Esse é o outro lado da Sónia Alcaso. O da mulher que quer estar na vida com todos os sentidos. Que quer sair do seu refúgio, da sua “solidão” de escritora, para ver pessoas, para sentir o cheiro das ruas, para comer bolos numa pastelaria. Neste perfil não podiam faltar os nossos cafés. Mesmo espaçados, são esses encontros que delimitam a nossa amizade. E essa foi a minha terceira e última pergunta para este texto: o porquê de ela ter uma certa aversão à interacção através das redes sociais? E ela, por palavras escritas, assegura-me que não tem qualquer resistência à tecnologia que, sem margem para dúvidas, «fez o mundo avançar, a passos gigantes». Então? «Só me chateia que a comunicação entre as pessoas se esteja a transformar. As pessoas refugiam-se, cada uma em sua casa, e comunicam. Parece que já não precisam de se tocarem (comerem bolos juntas), de se ouvirem... vozes, um timbre de humanismo. A mesma tecnologia que facilita a vida, dilui a humanidade.»


Leram? O sabor do bolos. O contacto de peles. O timbre das vozes. E tudo isso formulado com palavras tão belas. Eis o que, para mim, se tem nos melhores momentos da escritora Sónia Alcaso: a descrição certeira das sensações da vida, quer seja uma mulher a ter um orgasmo ou um homem a saborear um pastel de nata.

Estou convicto que os homens que guardem cartas de amor escritas pela Sónia, volta e meia pegam nelas para sentir o perfume da vida vivida.
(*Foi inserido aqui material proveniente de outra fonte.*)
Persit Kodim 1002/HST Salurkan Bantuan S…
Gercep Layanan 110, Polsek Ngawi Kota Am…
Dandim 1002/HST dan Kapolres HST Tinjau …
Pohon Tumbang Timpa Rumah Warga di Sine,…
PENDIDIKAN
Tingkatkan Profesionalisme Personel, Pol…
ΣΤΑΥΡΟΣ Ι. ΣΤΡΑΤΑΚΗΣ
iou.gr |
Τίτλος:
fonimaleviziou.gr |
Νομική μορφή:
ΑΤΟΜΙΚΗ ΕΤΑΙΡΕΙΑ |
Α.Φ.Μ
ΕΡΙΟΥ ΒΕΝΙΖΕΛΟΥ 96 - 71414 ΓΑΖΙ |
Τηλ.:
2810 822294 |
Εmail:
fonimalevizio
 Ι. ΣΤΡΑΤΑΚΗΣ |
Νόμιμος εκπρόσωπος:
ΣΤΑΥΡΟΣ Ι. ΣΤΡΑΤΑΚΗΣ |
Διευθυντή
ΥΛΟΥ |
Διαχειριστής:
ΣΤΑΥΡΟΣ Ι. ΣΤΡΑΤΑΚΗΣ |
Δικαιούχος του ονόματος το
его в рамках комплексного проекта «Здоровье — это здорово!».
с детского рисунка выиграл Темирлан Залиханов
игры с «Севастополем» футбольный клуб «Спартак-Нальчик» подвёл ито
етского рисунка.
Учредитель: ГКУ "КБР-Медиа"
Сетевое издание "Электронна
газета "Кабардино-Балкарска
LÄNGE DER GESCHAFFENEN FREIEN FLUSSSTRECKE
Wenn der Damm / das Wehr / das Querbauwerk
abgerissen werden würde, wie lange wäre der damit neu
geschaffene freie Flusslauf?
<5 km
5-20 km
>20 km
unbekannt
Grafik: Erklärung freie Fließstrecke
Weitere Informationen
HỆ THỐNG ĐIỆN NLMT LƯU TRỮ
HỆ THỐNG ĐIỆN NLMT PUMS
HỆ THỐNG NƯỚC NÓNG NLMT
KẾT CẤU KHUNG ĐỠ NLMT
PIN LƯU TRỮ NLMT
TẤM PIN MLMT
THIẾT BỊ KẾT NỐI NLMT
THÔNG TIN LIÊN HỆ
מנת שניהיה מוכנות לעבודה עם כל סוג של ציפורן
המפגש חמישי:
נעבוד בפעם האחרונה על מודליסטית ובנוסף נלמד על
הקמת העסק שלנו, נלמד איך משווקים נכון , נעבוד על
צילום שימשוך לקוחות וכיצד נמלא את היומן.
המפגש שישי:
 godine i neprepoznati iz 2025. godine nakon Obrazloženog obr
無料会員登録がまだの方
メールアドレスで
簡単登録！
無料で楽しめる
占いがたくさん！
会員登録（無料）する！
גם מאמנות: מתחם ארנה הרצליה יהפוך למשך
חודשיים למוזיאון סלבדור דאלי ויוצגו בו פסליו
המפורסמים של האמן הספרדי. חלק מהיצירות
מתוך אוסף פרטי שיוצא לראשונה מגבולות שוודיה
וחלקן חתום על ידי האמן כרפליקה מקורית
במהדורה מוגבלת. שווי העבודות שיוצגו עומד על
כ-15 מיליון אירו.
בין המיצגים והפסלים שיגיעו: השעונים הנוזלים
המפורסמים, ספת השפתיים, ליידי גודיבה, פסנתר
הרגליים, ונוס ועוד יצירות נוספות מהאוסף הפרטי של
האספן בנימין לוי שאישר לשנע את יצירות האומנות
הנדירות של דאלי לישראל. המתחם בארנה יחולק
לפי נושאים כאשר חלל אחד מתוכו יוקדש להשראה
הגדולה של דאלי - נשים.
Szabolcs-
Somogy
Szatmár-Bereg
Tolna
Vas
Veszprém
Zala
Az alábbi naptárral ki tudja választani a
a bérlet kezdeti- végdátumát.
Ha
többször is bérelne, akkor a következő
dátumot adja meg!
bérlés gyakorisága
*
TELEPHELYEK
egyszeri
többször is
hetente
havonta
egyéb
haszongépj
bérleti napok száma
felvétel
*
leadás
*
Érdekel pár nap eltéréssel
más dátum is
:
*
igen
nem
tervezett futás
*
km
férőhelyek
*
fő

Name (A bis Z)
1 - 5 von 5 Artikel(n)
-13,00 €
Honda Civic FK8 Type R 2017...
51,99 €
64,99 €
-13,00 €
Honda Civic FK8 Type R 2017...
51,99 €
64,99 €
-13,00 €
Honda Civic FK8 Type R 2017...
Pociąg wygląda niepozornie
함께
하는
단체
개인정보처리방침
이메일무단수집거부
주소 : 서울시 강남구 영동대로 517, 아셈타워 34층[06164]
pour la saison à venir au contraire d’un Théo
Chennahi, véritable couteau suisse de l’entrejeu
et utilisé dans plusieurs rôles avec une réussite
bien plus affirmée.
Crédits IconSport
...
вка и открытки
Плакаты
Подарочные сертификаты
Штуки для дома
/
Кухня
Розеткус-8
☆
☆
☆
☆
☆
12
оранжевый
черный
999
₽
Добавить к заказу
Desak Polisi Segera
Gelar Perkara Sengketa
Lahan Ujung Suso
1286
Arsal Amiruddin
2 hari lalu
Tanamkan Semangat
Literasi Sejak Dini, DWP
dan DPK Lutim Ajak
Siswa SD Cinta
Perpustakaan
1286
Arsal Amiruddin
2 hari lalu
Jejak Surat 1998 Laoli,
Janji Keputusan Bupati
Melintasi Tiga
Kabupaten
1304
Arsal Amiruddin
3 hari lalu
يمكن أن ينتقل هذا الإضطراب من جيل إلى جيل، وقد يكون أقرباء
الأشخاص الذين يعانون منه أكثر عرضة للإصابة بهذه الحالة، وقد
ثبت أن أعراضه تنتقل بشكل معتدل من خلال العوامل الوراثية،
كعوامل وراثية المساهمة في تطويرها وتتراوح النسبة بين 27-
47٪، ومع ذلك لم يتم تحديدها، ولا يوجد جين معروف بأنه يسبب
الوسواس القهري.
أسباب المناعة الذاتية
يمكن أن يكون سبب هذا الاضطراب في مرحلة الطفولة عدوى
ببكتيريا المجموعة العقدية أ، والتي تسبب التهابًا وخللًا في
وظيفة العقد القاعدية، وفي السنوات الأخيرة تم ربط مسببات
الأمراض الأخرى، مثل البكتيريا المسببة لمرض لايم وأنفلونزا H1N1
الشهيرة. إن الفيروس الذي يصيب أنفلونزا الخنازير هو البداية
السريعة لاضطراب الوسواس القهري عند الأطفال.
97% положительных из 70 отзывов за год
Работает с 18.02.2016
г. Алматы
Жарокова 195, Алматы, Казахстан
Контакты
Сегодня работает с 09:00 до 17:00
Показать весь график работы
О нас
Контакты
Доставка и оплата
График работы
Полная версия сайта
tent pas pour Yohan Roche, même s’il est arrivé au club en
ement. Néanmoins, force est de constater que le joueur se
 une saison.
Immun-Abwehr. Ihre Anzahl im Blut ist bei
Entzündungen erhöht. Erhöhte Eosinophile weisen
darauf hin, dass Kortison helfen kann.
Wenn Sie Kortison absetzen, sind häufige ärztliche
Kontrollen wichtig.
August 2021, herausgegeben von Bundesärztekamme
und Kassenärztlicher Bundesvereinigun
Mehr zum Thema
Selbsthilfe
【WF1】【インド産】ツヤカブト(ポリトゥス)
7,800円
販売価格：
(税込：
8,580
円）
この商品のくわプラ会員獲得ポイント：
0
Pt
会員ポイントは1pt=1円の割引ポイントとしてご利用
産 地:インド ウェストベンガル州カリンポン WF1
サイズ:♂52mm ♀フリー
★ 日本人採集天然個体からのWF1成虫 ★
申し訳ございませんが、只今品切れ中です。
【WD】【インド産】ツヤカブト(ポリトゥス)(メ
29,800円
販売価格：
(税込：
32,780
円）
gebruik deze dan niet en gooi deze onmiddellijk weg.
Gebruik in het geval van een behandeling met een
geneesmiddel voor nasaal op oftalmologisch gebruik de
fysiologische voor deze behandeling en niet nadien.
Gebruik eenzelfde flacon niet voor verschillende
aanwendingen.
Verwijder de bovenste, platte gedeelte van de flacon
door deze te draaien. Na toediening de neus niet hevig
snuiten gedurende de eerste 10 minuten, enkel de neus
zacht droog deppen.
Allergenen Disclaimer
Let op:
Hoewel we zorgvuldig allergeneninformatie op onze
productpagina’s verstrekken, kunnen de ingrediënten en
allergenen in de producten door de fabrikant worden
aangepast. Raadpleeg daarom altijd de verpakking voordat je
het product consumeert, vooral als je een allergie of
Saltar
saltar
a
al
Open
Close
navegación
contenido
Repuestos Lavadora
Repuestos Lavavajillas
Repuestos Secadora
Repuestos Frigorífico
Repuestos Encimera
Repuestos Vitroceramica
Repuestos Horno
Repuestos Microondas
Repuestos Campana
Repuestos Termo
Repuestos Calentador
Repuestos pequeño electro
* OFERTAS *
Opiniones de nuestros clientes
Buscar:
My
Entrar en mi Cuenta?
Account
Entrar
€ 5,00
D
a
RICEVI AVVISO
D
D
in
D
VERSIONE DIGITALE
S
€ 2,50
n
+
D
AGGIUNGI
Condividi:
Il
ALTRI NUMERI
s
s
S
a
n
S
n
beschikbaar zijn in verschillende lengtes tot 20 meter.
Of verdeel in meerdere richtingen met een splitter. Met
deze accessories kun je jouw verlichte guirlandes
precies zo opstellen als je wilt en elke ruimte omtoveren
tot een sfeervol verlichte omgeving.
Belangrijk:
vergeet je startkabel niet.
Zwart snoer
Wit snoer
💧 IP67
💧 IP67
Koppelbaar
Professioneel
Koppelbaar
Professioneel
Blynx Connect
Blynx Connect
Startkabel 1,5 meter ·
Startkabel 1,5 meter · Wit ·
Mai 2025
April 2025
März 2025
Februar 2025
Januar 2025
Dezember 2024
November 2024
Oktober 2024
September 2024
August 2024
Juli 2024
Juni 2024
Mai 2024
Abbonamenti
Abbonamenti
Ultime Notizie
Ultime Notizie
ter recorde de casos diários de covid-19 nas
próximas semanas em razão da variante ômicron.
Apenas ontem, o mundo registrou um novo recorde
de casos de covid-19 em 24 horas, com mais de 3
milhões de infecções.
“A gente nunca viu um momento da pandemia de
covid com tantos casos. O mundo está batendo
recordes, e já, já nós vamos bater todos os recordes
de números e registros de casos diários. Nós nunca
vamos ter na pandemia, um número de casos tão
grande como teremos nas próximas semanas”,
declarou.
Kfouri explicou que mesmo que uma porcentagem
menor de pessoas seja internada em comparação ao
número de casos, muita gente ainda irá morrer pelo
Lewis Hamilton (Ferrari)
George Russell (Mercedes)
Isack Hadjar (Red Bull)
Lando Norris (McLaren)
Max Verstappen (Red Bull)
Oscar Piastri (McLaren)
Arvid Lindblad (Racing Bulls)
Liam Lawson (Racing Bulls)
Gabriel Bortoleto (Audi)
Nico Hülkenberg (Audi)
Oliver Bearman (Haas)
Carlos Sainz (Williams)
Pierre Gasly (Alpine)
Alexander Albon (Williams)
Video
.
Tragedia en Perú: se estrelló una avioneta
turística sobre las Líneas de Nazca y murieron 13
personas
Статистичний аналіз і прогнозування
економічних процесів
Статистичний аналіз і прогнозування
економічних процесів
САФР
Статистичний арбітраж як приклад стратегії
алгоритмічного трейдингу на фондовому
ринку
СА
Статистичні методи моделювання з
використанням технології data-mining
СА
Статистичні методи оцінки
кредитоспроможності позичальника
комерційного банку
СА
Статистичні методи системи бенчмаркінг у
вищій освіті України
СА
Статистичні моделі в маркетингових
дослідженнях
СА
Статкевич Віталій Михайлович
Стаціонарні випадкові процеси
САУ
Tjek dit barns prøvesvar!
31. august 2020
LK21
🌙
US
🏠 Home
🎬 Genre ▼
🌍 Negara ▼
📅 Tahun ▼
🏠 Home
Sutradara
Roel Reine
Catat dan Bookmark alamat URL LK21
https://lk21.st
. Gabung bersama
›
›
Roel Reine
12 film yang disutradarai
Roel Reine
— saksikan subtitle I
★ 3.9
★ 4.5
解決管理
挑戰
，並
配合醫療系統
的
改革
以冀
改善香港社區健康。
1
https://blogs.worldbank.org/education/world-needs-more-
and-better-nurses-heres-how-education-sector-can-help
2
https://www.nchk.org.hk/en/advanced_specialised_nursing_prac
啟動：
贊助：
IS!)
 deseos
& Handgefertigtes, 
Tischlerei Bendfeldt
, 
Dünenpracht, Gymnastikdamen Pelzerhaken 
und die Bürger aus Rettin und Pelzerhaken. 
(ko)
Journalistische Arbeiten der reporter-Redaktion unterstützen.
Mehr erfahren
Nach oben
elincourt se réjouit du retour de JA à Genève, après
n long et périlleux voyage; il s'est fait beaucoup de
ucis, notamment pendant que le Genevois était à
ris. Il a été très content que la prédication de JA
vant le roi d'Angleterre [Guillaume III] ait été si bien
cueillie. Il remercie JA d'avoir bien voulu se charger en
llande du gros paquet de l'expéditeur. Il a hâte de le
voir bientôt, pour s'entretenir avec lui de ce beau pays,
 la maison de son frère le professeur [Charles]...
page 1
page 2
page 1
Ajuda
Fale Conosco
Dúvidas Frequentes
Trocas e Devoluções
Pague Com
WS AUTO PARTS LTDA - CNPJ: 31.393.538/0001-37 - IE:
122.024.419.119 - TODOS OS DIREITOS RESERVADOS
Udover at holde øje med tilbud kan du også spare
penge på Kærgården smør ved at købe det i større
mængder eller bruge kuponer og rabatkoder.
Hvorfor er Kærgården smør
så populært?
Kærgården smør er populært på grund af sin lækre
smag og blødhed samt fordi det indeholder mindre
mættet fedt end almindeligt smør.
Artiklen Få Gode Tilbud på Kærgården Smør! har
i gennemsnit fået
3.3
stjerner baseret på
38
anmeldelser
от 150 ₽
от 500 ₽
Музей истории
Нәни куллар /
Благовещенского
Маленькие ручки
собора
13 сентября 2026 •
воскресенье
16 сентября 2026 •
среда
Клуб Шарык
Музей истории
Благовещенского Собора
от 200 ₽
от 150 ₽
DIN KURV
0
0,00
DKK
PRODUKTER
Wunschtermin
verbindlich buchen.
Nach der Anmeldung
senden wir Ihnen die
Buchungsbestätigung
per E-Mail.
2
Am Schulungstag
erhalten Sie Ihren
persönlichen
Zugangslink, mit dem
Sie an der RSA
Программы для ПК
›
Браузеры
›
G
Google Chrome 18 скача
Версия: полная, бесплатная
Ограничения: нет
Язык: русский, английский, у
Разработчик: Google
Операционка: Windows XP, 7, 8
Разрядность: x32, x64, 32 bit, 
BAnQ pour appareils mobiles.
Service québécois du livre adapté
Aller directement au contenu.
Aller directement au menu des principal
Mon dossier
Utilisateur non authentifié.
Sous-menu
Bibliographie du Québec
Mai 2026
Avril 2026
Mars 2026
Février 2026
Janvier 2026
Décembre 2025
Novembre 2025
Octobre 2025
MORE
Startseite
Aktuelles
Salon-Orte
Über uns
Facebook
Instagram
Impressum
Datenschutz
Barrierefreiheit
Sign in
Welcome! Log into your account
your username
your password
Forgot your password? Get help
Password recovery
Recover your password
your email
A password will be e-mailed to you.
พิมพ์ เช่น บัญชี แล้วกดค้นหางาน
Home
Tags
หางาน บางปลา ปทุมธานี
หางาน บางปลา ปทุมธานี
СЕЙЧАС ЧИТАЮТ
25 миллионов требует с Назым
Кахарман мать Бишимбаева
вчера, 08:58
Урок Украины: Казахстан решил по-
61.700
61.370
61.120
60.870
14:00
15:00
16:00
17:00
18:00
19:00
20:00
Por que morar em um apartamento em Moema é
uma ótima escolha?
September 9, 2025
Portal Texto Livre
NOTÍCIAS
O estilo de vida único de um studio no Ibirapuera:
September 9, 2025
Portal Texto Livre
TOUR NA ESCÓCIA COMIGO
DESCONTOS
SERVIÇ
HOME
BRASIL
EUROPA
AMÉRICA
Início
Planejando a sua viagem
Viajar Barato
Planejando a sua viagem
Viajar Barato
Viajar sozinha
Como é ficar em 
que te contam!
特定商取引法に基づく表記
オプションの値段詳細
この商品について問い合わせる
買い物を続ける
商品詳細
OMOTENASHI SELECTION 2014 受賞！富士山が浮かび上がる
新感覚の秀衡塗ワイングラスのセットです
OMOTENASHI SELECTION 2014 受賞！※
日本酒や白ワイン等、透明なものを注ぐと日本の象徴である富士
Eu, admirador confesso deste furacão (diferente de mim em tantos aspectos), gosto especialmente desta amizade prolongada, marcada pelos abraços à porta duma pastelaria, já de olhos postos nos bolos que vamos comer entre as conversas onde partilhamos as nossas vidas. E, nos hiatos desses encontros (onde tanto nos instigamos a continuar a escrever, apesar de todas as dificuldades), lá fico numa ânsia de que ela me dê, a mim e aos outros leitores, mais palavras em livro.